1. Different apps will draw decorations differently, leading to a lot inconsistency. 2. It means apps designed for other environments that don't draw their own decorations won't have any decorations. 3. If your client doesn't use one of the big all encomposing gui toolkits (not every app needs that), then it has to implement the decorations itself, which is non-trivial to do correctly (I know because I have worked on it for such an app). 4. You can't reliably configure the appearance and behavior of the decorations in a central place for all applications.
Fuethermore, if clients always draw their own decorations, then if you use a tiling wm and don't want decorations at all, you are stuck with them.
2) Only if they use server-side decorations only. In Wayland, client-side is mandatory and server-side optional. So if they do not have decorations, they are broken.
3) You client should use one of the big frameworks. On other operating systems, they are mandatory anyway. Only Linux allows your client connecting to compositor directly. Use that power responsibly. Frameworks bring lot of stuff implemented for you. If you reject that, it is up to you to implement that yourself.
4) You can't even with server-side decorations either.
Yes, with tiling, you get them. However, many apps have toolbar there, so you need it anyway.
Why?
https://gitlab.gnome.org/GNOME/gtk/-/merge_requests/6212
No negative signals for either Mutter or GTK here, but no strong positive signals either. Let's make sure we add our thumbs up, at least.
This is just because people do not use Wayland. But, like in the case of SystemD, it seems to be pushed behind their backs.
If GNOME does anything I personally don’t like it’s usually the result of a grand conspiracy by Red Hat to make the Linux desktop worse, increasing their consulting profits. (/s)
I must admit, I have wondered about the plausibility of this in the past. It seems like ironically, making a problem-free Linux would be a conflict of interest to Redhat, which makes more money the more problems it has.
Is there any particular reason you think it couldn't be the case? I could definitely see it within the realm of possibility, especially since they maintain a huge chunk of the ecosystem nowadays (Fedora/RHEL, GNOME, LibInput, Kernel development, NetworkManager, Pulseaudio/Pipewire, Systemd, Wayland, and probably even more in the future.)
Many of the contributes to these project, even when being employed by Red Hat don't always do this as their primary job, many do it because they want to. It just so happens many people that love the linux ecosystem and linux itself work at Red Hat.

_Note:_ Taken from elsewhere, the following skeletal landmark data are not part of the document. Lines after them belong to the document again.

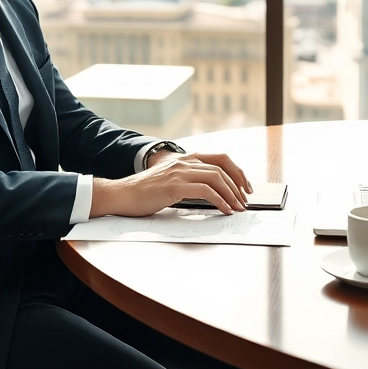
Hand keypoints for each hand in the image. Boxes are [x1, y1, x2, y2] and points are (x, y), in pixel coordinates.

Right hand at [90, 152, 251, 217]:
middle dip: (238, 185)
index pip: (220, 158)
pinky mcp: (175, 186)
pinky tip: (224, 210)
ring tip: (238, 207)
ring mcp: (179, 172)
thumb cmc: (144, 192)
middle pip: (222, 168)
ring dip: (232, 194)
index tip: (245, 186)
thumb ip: (188, 181)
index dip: (237, 171)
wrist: (122, 194)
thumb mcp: (170, 181)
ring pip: (216, 178)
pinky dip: (220, 201)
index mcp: (185, 159)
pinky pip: (206, 191)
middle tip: (245, 201)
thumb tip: (211, 194)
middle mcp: (184, 161)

Other then that, many project that are very unifying and don't create much 'conflict' are also lead or worked on by Red Hat people. Pipewire for example has been the opposite of 'conflict' for the most part. LVFS is another good example. Flatpak/Flathub are another great example (Maybe Ubuntu is the evil agent of chaos). Systemd is also almost universally adopted by ever major distro even if it created much conflict.
Somehow people can't decide if Red Had is an evil dictator wanting to control everything or if they are deliberately creating 'conflict' so nobody is in control.
The simple reality is, there are a huge amount of people with incredibly different opinions in the Linux space. Even different people employed by Red Hat also don't always agree with each other. So who is really the true Red Hat conspiracy agent?
Difference on opinion is fine as long as people work on their own stuff, but when it comes to unification, like Wayland protocols it just gets really hard. The reason there is KDE and Gnome is because of fundamental disagreements about goals and that will be reflected in how they think wayland properties should be installed.
P.S:
> making a problem-free Linux would be a conflict of interest to Redhat, which makes more money the more problems it has.
What is your actual evidence for this statement? If that was true, why are they working on all those projects. Objectively things like Pipewire, LVFS, Flatpak, Systemd have been major improvements to the ecosystem.
It’s like saying you should use the same file access algorithms for a RAM disk and punch cards. No you shouldn’t!